October
Term, 2006--No. 11
June 4, 2007
The Supreme
Court granted certiorari today in one case of interest to the
business community:
Age
Discrimination--Requirement of an EEOC Charge--Intake
Questionnaire
Under the
Age Discrimination in Employment Act (“ADEA”), an aggrieved
party must file a “charge” of discrimination with the Equal
Employment Opportunity Commission (“EEOC”) before commencing
litigation and within a prescribed period after the alleged
unlawful practice occurred. See 29 U.S.C. § 626(d). In this
case, an employee who complained of age discrimination submitted
an EEOC “Intake Questionnaire” form, along with an
affidavit--but not a separate EEOC “Charge of Discrimination”

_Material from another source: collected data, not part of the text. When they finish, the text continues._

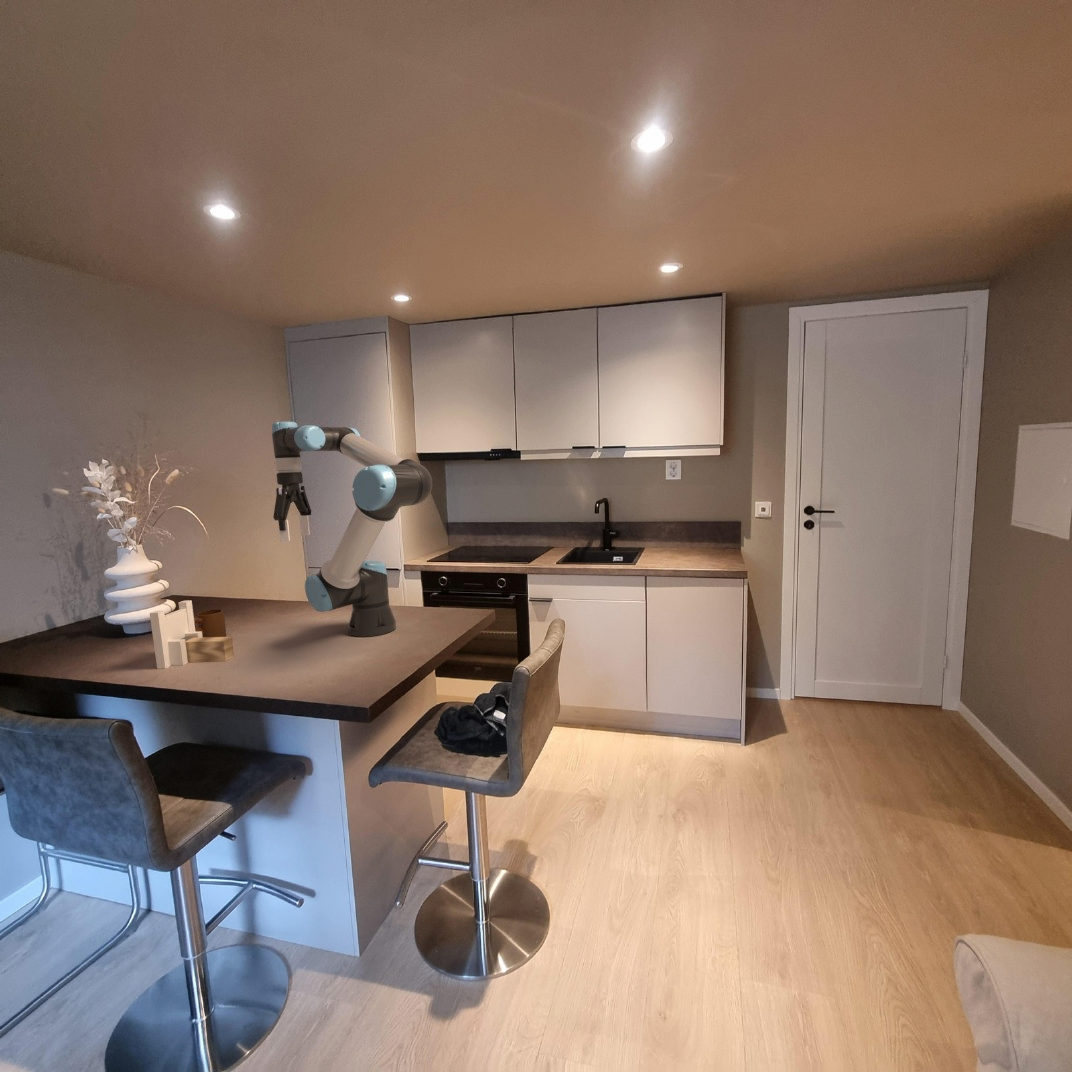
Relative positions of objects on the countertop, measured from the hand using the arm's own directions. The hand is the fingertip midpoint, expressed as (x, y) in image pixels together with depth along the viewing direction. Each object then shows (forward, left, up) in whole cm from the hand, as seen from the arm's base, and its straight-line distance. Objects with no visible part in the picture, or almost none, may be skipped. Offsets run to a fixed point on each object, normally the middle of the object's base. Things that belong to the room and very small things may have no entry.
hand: (295, 538), depth 182 cm
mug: (+29, +7, -32) cm, 44 cm away
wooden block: (+19, +23, -32) cm, 43 cm away
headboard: (+25, +23, -32) cm, 46 cm away
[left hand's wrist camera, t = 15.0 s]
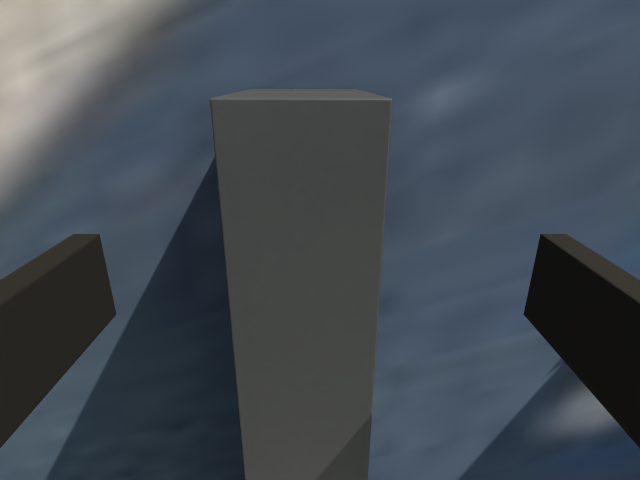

form--within the requisite period. After receiving the
plaintiff’s Intake Questionnaire, the EEOC neither informed the
employer of the grievance nor initiated an investigation, as it
generally does upon the receipt of a “Charge.” The employee
filed the agency’s “Charge” form some time later, after filing a
putative class-action lawsuit. The Court granted certiorari in
Federal Express Corp. v.
Holowecki, No.
06-1322, to decide whether, under these circumstances, an EEOC
Intake Questionnaire satisfies the ADEA’s requirement that a
“charge” of discrimination be filed as a precondition to filing
a lawsuit.
In the
decision below, the Second Circuit held that it does, reversing
the district court’s dismissal of the lawsuit as time-barred.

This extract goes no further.